SEOCHO Open Source Playbook

This guide is for contributors who want to adapt SEOCHO to real domain data.

1. What to extend first

Recommended order for external teams:

load your raw data through runtime ingest
define ontology/schema artifacts
validate semantic routing on your graph
tighten rule governance with /rules/assess
add integration tests before feature expansion

2. Minimum reproducible workflow

2.1 Ingest your own records

curl -sS -X POST http://localhost:8001/platform/ingest/raw \
  -H "Content-Type: application/json" \
  -d '{
    "workspace_id":"default",
    "target_database":"mydomain",
    "records":[
      {"id":"r1","content":"Entity A acquired Entity B."},
      {"id":"r2","content":"Entity B supplies analytics to Entity C."}
    ]
  }' | jq .

2.2 Ensure semantic index

curl -sS -X POST http://localhost:8001/indexes/fulltext/ensure \
  -H "Content-Type: application/json" \
  -d '{
    "workspace_id":"default",
    "databases":["mydomain"],
    "create_if_missing":true
  }' | jq .

2.3 Query with semantic mode

curl -sS -X POST http://localhost:8501/api/chat/send \
  -H "Content-Type: application/json" \
  -d '{
    "session_id":"oss_semantic_1",
    "message":"What entities are linked in mydomain?",
    "mode":"semantic",
    "workspace_id":"default",
    "databases":["mydomain"]
  }' | jq '{assistant_message, route: .runtime_payload.route}'

3. Ontology and hint extension

3.1 Add or modify ontology schema

baseline examples:
- extraction/conf/schemas/baseline.yaml
- extraction/conf/schemas/fibo.yaml

3.2 Build ontology hints (offline)

python scripts/ontology/build_ontology_hints.py \
  --ontology ./path/to/domain.owl \
  --output output/ontology_hints.json

Use this artifact to improve semantic candidate reranking without heavy runtime ontology reasoning.
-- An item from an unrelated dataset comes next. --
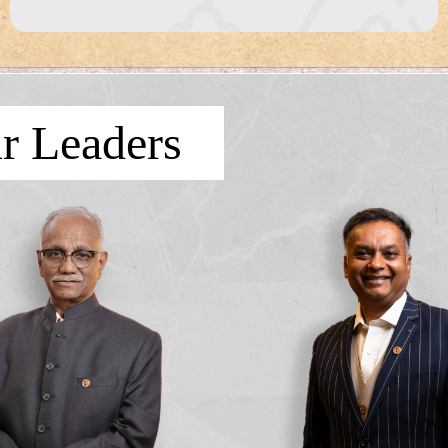
r Leaders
4. Agent and routing extension points

Core extension points:

extraction/semantic_query_flow.py: semantic extraction/resolution and route choice
extraction/agent_factory.py: per-database agent creation
extraction/debate.py: fan-out/collect/synthesis orchestration
extraction/platform_agents.py: backend/frontend runtime payload shaping

When adding a new route policy, keep:

workspace_id propagation
runtime permission checks (extraction/policy.py)
trace metadata contract for UI DAG rendering (node_id, parent_id, parent_ids)
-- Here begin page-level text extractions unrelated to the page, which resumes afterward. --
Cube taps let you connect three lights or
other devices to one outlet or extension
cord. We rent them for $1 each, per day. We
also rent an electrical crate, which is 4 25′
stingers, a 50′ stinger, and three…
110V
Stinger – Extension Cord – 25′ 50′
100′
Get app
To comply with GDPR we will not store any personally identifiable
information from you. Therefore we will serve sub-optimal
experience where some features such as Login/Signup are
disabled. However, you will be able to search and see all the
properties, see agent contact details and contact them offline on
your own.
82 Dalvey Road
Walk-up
5. Required quality gates for contributors

Run these before opening a PR:

make test
make test-integration
make e2e-smoke
scripts/pm/lint-agent-docs.sh

If you changed runtime API or orchestration behavior, include at least one integration test in extraction/tests/.
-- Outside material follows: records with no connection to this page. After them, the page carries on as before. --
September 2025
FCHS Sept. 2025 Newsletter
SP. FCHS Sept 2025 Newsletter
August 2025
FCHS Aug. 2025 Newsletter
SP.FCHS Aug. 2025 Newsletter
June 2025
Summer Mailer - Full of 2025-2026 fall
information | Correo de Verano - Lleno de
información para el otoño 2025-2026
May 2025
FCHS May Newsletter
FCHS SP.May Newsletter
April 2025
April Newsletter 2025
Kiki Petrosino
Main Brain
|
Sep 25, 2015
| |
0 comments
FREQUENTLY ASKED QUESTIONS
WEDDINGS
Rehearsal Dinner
6. Contribution patterns that scale

prefer small, contract-first changes over broad refactors
add ADR + decision log entry for architecture-significant changes
document user-visible behavior in README.md and docs/QUICKSTART.md
avoid adding runtime-only dependency on heavy ontology reasoning tools

7. Docs sync for seocho.blog

Source-of-truth docs live in this repository.

For stable website publishing, update these together:

docs/README.md
docs/QUICKSTART.md
docs/ARCHITECTURE.md
docs/WORKFLOW.md

Then push to main after running local quality gates.